TASK DESCRIPTION: Find every line below that contains the word "farm", and copy each of those lines in full.

DATA TO EXAMINE:
★ ★ ★ ★ ★

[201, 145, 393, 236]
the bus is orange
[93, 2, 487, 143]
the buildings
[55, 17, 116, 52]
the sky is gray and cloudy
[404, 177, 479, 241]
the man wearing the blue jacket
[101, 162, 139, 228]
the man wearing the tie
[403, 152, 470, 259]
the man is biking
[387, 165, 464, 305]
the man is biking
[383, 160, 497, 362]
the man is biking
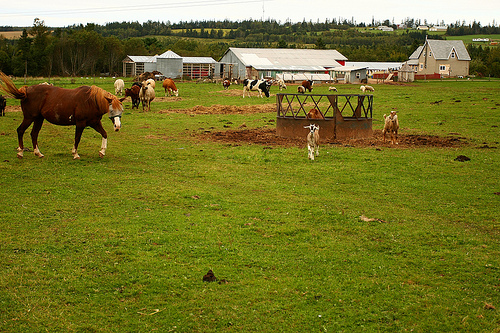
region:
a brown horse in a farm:
[2, 77, 127, 174]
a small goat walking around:
[298, 115, 323, 160]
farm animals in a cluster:
[108, 73, 163, 113]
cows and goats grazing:
[215, 70, 385, 107]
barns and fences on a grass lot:
[120, 45, 418, 93]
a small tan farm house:
[401, 33, 471, 83]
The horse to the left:
[7, 68, 161, 170]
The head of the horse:
[106, 95, 133, 128]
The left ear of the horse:
[103, 88, 118, 104]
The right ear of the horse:
[118, 93, 133, 104]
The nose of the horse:
[111, 120, 125, 130]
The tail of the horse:
[1, 73, 24, 98]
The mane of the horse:
[85, 80, 121, 107]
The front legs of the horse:
[67, 121, 118, 161]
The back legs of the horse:
[10, 115, 55, 161]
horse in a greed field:
[13, 81, 126, 161]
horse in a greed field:
[113, 76, 125, 99]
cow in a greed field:
[159, 76, 182, 99]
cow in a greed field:
[241, 78, 269, 97]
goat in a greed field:
[303, 121, 325, 162]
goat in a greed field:
[378, 108, 401, 145]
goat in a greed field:
[328, 83, 337, 88]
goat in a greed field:
[356, 83, 368, 92]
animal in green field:
[0, 69, 127, 164]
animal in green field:
[111, 77, 125, 98]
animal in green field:
[120, 83, 135, 107]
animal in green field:
[138, 80, 155, 115]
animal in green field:
[160, 76, 180, 98]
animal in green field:
[241, 75, 273, 98]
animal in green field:
[222, 75, 232, 90]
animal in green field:
[303, 123, 323, 159]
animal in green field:
[379, 108, 401, 146]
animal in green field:
[357, 83, 369, 92]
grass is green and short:
[223, 193, 354, 283]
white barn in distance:
[228, 48, 331, 73]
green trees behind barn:
[33, 16, 310, 78]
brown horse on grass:
[6, 88, 118, 165]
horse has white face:
[96, 102, 130, 163]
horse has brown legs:
[66, 117, 108, 162]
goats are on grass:
[286, 116, 407, 166]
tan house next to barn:
[391, 43, 486, 106]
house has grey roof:
[423, 31, 464, 69]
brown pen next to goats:
[268, 91, 390, 151]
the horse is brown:
[7, 68, 137, 180]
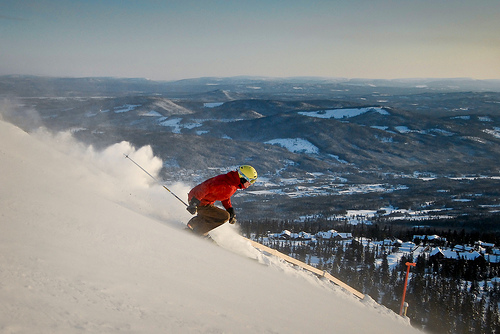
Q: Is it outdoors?
A: Yes, it is outdoors.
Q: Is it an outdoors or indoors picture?
A: It is outdoors.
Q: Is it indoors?
A: No, it is outdoors.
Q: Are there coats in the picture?
A: Yes, there is a coat.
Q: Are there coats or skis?
A: Yes, there is a coat.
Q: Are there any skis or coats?
A: Yes, there is a coat.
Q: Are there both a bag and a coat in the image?
A: No, there is a coat but no bags.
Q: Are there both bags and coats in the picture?
A: No, there is a coat but no bags.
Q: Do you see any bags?
A: No, there are no bags.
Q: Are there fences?
A: No, there are no fences.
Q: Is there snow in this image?
A: Yes, there is snow.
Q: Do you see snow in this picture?
A: Yes, there is snow.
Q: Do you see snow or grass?
A: Yes, there is snow.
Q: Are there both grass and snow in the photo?
A: No, there is snow but no grass.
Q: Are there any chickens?
A: No, there are no chickens.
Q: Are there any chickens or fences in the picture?
A: No, there are no chickens or fences.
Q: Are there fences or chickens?
A: No, there are no chickens or fences.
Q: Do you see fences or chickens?
A: No, there are no chickens or fences.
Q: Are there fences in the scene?
A: No, there are no fences.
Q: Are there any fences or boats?
A: No, there are no fences or boats.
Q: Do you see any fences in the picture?
A: No, there are no fences.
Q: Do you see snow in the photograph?
A: Yes, there is snow.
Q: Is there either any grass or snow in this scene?
A: Yes, there is snow.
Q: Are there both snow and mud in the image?
A: No, there is snow but no mud.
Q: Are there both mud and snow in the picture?
A: No, there is snow but no mud.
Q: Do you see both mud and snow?
A: No, there is snow but no mud.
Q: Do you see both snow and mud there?
A: No, there is snow but no mud.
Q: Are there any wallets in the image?
A: No, there are no wallets.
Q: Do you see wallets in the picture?
A: No, there are no wallets.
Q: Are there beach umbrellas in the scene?
A: No, there are no beach umbrellas.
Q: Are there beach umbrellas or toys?
A: No, there are no beach umbrellas or toys.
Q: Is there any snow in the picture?
A: Yes, there is snow.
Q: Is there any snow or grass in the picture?
A: Yes, there is snow.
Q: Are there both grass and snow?
A: No, there is snow but no grass.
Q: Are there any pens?
A: No, there are no pens.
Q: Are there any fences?
A: No, there are no fences.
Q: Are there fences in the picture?
A: No, there are no fences.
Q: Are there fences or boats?
A: No, there are no fences or boats.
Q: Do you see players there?
A: No, there are no players.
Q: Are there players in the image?
A: No, there are no players.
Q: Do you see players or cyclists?
A: No, there are no players or cyclists.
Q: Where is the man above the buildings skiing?
A: The man is skiing in the snow.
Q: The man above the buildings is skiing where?
A: The man is skiing in the snow.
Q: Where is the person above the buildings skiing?
A: The man is skiing in the snow.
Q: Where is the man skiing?
A: The man is skiing in the snow.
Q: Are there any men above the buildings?
A: Yes, there is a man above the buildings.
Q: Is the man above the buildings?
A: Yes, the man is above the buildings.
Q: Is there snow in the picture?
A: Yes, there is snow.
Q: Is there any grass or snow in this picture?
A: Yes, there is snow.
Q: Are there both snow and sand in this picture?
A: No, there is snow but no sand.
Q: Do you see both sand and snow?
A: No, there is snow but no sand.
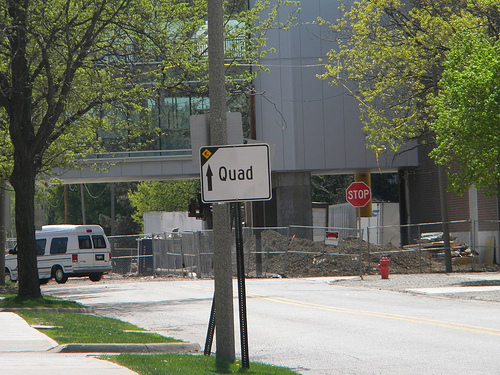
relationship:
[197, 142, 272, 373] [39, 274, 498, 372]
direction sign on street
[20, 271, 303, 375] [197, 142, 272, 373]
street side has direction sign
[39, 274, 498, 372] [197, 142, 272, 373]
street shows direction sign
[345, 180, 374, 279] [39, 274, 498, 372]
stop sign on street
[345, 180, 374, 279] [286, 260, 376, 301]
stop sign on corner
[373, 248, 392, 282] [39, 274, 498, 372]
hydrant on street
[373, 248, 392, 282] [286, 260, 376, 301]
hydrant near corner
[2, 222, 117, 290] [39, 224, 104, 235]
van has a hi top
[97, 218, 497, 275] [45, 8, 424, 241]
fence around building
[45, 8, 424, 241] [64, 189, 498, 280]
building in construction site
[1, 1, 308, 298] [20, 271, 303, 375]
tree on street side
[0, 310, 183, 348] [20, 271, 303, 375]
green grass on street side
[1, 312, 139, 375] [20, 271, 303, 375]
sidewalk on street side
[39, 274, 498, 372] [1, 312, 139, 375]
street has sidewalk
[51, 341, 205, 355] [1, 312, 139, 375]
curb from sidewalk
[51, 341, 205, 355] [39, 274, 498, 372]
curb to street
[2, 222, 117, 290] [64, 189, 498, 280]
van parked at construction site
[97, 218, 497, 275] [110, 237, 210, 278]
fence made of chain link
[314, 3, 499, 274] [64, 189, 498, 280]
tree at construction site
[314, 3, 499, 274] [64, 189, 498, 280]
tree next to construction site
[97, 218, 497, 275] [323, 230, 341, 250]
fence has danger sign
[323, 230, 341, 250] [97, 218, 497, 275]
danger sign attached to fence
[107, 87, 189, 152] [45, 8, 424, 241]
window on building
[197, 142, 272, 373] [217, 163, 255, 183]
direction sign says quad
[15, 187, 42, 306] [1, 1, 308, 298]
trunk of tree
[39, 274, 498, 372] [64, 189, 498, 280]
street has construction site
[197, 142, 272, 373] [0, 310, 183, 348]
direction sign on green grass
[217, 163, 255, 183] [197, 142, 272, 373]
quad on direction sign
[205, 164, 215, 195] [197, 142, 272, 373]
arrow on direction sign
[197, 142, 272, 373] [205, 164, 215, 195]
direction sign shows an arrow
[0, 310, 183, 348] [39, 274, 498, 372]
green grass growing near street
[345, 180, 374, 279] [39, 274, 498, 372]
stop sign across street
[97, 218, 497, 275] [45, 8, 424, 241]
fence across from of building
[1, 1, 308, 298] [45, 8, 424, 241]
tree in front of building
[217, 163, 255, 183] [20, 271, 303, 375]
quad on road side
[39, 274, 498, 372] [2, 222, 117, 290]
street has van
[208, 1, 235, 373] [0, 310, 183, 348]
pole in green grass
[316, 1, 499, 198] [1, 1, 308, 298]
green leaves on tree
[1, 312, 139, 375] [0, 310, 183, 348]
sidewalk next to green grass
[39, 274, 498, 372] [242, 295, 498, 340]
street has yellow lines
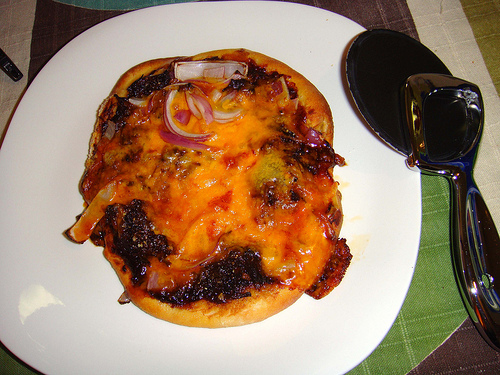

★ ★ ★ ★ ★

RESULT OF THIS EXERCISE:
a brown horse in a farm:
farm animals in a cluster:
a small tan farm house:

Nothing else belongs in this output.